Twin Cities nurses voted overwhelmingly Wednesday to authorize a one-day strike at 14 metro hospitals, raising the stakes for both sides in the struggle to reach a new contract.
More than 9,000 of the 12,000 nurses cast ballots and more than 90 percent voted to reject pension and labor proposals from the hospitals, union leaders reported.
Voting "no" to the hospital proposals is the equivalent of voting to authorize a strike, which could occur as early as June 1.
"The nurses have stood up like never before and cast a historic vote for patient safety," said John Nemo, spokesman for the Minnesota Nurses Association.
The hospitals said they were "disappointed" by the vote.
"The union has been putting an emphasis on a strike," said hospital spokeswoman Maureen Schriner. "We still think there's time for the contract to be settled and room for negotiation."
Even before the balloting ended, however, there was some disagreement over the duration of any strike.
Union officials announced earlier this week that they were switching their strategy away from an open-ended strike to a one-day action.
But Schriner said Wednesday that if the nurses do walk out, hospitals might not take them back after one day.
Since the hospitals will have to hire replacement nurses by the week, they would have "contractual obligations" to those workers, said Schriner. "We can't turn on a dime," she said.
If hospitals prevent nurses from returning, it would further raise tensions but probably wouldn't be illegal.
"That probably is a position the law's going to allow the hospitals to take," said Mark Mathison, who leads the labor practice team at the Minneapolis law firm Gray Plant Mooty. Mathison, who typically works with employers, is not involved in the current negotiations.
As voting began Wednesday morning, many of the 12,000 nurses showed up wearing their nursing uniforms or red-and-white union T-shirts.
"The turnout's been fabulous," said James Bialke, the union's executive director.
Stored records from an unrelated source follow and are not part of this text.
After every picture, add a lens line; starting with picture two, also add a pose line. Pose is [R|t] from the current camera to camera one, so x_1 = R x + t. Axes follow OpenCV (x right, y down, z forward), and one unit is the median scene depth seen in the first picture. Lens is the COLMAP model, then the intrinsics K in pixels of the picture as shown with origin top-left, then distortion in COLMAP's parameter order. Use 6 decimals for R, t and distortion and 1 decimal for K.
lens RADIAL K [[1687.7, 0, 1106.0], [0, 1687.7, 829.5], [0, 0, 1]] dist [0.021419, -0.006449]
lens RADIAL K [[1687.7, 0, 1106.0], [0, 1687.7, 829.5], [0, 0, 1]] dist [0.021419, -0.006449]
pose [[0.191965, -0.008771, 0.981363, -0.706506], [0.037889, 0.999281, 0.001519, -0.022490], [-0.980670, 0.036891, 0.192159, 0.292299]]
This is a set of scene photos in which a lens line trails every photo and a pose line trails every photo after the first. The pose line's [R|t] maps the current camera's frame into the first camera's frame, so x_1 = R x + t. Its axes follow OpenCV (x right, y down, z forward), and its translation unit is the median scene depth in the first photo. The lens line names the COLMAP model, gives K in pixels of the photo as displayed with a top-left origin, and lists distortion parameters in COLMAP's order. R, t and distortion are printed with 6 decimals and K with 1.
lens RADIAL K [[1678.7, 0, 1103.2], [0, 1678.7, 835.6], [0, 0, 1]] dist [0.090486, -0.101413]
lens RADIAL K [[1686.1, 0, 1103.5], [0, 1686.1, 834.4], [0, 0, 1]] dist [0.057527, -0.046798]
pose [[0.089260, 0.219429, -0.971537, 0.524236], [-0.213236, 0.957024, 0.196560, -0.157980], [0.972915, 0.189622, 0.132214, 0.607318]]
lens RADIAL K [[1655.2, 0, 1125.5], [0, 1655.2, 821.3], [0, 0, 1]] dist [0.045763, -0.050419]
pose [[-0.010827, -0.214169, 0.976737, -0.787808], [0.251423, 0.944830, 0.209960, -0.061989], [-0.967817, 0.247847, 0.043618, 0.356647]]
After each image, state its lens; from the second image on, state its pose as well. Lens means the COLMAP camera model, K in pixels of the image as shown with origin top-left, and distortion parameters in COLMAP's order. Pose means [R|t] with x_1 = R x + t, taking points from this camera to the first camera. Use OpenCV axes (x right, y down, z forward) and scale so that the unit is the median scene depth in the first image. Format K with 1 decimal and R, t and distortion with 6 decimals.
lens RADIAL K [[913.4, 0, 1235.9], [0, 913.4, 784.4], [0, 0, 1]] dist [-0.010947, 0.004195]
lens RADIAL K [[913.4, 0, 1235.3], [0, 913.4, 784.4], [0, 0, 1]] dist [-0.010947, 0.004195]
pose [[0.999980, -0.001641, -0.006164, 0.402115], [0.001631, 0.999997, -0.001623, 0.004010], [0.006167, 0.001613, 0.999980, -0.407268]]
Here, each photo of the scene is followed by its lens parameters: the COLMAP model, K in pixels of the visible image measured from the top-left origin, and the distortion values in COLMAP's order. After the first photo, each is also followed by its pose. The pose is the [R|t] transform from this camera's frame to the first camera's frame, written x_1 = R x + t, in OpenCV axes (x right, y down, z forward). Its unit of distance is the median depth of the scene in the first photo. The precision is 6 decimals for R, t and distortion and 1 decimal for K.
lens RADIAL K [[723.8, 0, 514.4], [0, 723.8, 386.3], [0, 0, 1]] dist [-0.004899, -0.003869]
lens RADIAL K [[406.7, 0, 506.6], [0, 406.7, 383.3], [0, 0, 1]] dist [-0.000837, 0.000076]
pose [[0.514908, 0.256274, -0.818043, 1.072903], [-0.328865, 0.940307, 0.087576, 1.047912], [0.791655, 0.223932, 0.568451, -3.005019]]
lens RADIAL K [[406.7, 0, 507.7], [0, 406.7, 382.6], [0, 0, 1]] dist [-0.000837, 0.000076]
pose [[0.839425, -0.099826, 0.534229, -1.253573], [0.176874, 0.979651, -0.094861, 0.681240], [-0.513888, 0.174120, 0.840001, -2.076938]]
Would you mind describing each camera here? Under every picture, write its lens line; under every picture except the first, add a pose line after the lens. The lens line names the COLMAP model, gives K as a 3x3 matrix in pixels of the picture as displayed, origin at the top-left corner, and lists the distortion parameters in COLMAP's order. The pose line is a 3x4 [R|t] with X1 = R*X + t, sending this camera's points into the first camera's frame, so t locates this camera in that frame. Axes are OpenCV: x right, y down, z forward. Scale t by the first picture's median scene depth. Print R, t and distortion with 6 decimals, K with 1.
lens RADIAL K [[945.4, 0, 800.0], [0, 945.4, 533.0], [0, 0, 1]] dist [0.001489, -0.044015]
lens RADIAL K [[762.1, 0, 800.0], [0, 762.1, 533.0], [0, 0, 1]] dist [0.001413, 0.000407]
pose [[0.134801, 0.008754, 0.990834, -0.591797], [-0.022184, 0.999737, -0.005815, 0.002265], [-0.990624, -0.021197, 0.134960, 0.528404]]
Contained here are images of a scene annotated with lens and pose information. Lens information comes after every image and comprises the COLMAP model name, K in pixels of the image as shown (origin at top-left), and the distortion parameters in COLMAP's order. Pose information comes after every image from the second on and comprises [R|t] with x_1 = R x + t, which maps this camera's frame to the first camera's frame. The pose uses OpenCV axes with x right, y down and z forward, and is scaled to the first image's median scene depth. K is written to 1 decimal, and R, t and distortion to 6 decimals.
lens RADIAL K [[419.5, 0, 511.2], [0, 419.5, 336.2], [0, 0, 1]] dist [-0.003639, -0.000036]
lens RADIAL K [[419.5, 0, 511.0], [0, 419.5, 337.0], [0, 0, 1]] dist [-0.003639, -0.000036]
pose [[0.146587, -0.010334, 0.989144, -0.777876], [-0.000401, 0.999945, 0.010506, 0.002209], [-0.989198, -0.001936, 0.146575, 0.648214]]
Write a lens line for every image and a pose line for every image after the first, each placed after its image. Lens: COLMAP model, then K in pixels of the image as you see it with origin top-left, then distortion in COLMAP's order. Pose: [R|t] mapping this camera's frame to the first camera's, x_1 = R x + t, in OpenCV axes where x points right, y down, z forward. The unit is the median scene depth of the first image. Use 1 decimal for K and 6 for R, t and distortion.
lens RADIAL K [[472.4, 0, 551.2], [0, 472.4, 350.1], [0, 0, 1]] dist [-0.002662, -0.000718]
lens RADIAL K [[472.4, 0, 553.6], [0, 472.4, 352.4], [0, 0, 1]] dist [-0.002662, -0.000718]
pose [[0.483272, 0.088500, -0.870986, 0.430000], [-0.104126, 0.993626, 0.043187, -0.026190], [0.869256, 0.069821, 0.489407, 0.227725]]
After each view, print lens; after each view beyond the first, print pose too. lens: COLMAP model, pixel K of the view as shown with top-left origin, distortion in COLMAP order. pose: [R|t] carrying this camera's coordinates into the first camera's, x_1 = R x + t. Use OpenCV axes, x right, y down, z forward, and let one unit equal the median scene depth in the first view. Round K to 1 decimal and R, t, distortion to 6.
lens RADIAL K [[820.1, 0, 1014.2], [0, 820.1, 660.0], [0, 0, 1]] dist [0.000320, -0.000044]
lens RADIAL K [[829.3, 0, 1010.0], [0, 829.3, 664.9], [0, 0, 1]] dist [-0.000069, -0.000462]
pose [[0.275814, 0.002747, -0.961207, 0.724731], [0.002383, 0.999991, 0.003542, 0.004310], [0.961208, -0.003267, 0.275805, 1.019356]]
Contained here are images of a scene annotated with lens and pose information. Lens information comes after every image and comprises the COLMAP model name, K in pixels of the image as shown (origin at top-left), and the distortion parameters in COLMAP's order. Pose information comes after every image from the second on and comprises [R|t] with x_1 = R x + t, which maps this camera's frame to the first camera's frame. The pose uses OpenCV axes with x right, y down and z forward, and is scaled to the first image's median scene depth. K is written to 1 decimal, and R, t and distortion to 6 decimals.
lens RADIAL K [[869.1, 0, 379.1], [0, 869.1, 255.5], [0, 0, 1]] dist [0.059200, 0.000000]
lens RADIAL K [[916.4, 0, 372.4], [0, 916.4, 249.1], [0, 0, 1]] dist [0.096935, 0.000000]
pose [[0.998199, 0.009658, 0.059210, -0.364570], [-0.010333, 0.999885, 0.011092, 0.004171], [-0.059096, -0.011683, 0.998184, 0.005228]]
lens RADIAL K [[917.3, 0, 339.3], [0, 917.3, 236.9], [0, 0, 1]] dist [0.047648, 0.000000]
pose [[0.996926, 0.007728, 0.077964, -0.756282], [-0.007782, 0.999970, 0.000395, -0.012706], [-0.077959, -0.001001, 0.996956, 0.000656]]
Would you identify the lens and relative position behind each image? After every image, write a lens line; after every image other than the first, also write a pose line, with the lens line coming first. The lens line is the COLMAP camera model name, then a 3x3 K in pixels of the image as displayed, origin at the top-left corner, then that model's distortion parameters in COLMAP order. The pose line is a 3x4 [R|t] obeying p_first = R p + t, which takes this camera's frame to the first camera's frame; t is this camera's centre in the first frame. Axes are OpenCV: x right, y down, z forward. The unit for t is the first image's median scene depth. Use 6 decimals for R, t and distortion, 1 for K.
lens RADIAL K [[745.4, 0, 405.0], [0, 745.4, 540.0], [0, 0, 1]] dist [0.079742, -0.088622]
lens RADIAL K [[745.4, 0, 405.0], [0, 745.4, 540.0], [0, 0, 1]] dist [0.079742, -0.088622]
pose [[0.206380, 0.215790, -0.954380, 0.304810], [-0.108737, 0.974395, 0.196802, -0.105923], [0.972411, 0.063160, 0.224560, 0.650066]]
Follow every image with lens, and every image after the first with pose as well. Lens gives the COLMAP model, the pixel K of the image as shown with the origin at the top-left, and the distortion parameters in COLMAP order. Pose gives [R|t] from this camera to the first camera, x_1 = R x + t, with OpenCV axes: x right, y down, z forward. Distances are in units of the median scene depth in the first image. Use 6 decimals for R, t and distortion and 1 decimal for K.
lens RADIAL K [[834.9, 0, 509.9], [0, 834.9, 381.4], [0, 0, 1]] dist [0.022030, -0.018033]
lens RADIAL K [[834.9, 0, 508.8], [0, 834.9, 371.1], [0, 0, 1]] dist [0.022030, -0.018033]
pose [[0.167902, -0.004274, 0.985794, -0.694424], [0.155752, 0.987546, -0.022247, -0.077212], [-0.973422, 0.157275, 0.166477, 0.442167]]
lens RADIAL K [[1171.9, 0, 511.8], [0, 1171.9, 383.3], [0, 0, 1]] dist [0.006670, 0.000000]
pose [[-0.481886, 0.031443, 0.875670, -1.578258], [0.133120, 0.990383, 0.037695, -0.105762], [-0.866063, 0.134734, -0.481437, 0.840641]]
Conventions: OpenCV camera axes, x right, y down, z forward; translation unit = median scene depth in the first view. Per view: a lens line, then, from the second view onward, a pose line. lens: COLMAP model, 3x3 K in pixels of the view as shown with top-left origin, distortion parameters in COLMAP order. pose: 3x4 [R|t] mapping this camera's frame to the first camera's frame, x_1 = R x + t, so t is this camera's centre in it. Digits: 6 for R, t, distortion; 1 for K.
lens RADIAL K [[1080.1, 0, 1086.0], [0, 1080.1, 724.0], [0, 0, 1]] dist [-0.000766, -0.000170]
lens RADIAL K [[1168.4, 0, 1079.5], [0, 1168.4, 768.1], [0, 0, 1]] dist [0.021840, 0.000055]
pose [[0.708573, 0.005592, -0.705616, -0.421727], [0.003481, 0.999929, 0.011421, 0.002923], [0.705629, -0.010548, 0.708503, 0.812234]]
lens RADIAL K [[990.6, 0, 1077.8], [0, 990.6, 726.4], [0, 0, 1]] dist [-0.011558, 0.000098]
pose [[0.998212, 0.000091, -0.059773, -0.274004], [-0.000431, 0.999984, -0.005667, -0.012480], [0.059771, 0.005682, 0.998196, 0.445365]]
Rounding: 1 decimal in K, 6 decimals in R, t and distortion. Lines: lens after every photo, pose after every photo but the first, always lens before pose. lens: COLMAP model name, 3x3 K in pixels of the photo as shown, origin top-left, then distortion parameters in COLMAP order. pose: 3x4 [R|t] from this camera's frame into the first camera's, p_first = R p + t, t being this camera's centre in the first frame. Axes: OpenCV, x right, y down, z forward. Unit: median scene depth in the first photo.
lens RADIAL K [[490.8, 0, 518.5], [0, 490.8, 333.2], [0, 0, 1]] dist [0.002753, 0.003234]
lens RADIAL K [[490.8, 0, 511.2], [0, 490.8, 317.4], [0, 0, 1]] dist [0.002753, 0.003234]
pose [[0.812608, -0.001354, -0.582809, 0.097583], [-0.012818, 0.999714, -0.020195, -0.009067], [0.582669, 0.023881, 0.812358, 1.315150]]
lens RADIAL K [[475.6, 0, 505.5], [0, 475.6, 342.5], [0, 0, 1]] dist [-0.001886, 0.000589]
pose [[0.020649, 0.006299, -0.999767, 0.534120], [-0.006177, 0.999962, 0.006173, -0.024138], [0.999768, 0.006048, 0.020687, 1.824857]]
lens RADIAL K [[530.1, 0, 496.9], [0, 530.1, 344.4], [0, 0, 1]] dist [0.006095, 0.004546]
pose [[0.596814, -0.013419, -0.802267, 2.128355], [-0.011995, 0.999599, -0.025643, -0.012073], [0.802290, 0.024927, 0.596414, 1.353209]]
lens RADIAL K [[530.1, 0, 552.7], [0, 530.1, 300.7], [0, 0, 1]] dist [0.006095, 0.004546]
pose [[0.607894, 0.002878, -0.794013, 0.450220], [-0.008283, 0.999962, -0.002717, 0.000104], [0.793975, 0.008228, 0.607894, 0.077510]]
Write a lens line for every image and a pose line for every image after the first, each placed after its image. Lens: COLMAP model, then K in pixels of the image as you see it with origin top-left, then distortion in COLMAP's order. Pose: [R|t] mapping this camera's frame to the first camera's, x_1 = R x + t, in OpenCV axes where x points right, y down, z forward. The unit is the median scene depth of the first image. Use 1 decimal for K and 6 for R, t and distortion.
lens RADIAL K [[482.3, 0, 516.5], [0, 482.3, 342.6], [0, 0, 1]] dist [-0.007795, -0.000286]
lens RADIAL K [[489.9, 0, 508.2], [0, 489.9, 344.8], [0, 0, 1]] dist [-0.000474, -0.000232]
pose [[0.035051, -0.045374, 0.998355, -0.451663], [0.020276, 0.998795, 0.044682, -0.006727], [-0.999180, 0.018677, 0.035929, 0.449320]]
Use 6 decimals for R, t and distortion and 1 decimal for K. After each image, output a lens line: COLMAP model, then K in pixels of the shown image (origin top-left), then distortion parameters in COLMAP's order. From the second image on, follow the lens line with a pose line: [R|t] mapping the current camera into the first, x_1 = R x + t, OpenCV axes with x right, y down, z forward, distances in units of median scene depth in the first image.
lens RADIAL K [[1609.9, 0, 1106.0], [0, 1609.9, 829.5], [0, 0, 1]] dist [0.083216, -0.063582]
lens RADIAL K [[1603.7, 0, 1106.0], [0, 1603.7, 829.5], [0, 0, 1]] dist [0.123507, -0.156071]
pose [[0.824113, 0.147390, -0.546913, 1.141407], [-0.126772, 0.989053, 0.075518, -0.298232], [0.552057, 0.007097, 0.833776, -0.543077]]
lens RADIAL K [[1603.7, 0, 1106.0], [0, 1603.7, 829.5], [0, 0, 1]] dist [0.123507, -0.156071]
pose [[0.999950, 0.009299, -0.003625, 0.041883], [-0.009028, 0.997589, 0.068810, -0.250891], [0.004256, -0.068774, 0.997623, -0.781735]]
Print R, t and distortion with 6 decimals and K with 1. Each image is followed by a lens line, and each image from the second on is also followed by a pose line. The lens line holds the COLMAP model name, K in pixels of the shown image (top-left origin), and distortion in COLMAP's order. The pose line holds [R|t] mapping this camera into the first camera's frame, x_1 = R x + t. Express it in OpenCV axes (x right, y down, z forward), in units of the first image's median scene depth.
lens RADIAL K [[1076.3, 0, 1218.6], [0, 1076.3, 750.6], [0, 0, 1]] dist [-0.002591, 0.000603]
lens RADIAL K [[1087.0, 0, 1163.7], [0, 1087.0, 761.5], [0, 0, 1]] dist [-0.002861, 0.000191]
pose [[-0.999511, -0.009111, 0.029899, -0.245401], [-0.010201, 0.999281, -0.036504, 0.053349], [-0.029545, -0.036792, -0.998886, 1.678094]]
The only criticism he's heard about the proposed one-day walkout, he said, "is a lot of people who think it should be longer."
Technically, the nurses were voting on whether to accept new contract proposals from the hospitals. Union officials say the proposals are filled with concessions and would endanger patient care.
The hospitals, however, say they need more flexibility to assign nurses and to control costs by cutting pension contributions and other benefits.
The hospitals have offered wage increases of 0, 1 and 2 percent over three years, while the nurses have asked for 3 percent annual raises.
Mary Kay Speggen, a nurse at Abbott Northwestern Hospital, said she thinks most of her co-workers feel a one-day walkout is a "viable option."
"None of us wants to, or relishes the idea of going on strike," she said.
"My personal feeling is that we just need to go back to the bargaining table."
Several members said a one-day strike would be easier for their fellow nurses to accept, given their concerns about the economy and their patients.
"I think the significance of a one-day strike would be probably just as meaningful as a prolonged strike, even though I think a lot of us were willing to do it," said Peter Johnson, an emergency room nurse at the Riverside campus of the University of Minnesota Medical Center, Fairview.
Union officials insist money isn't the issue.
"That's not going to be the issue that holds it up," said Nemo. "It's all about the staffing ratios and patient care."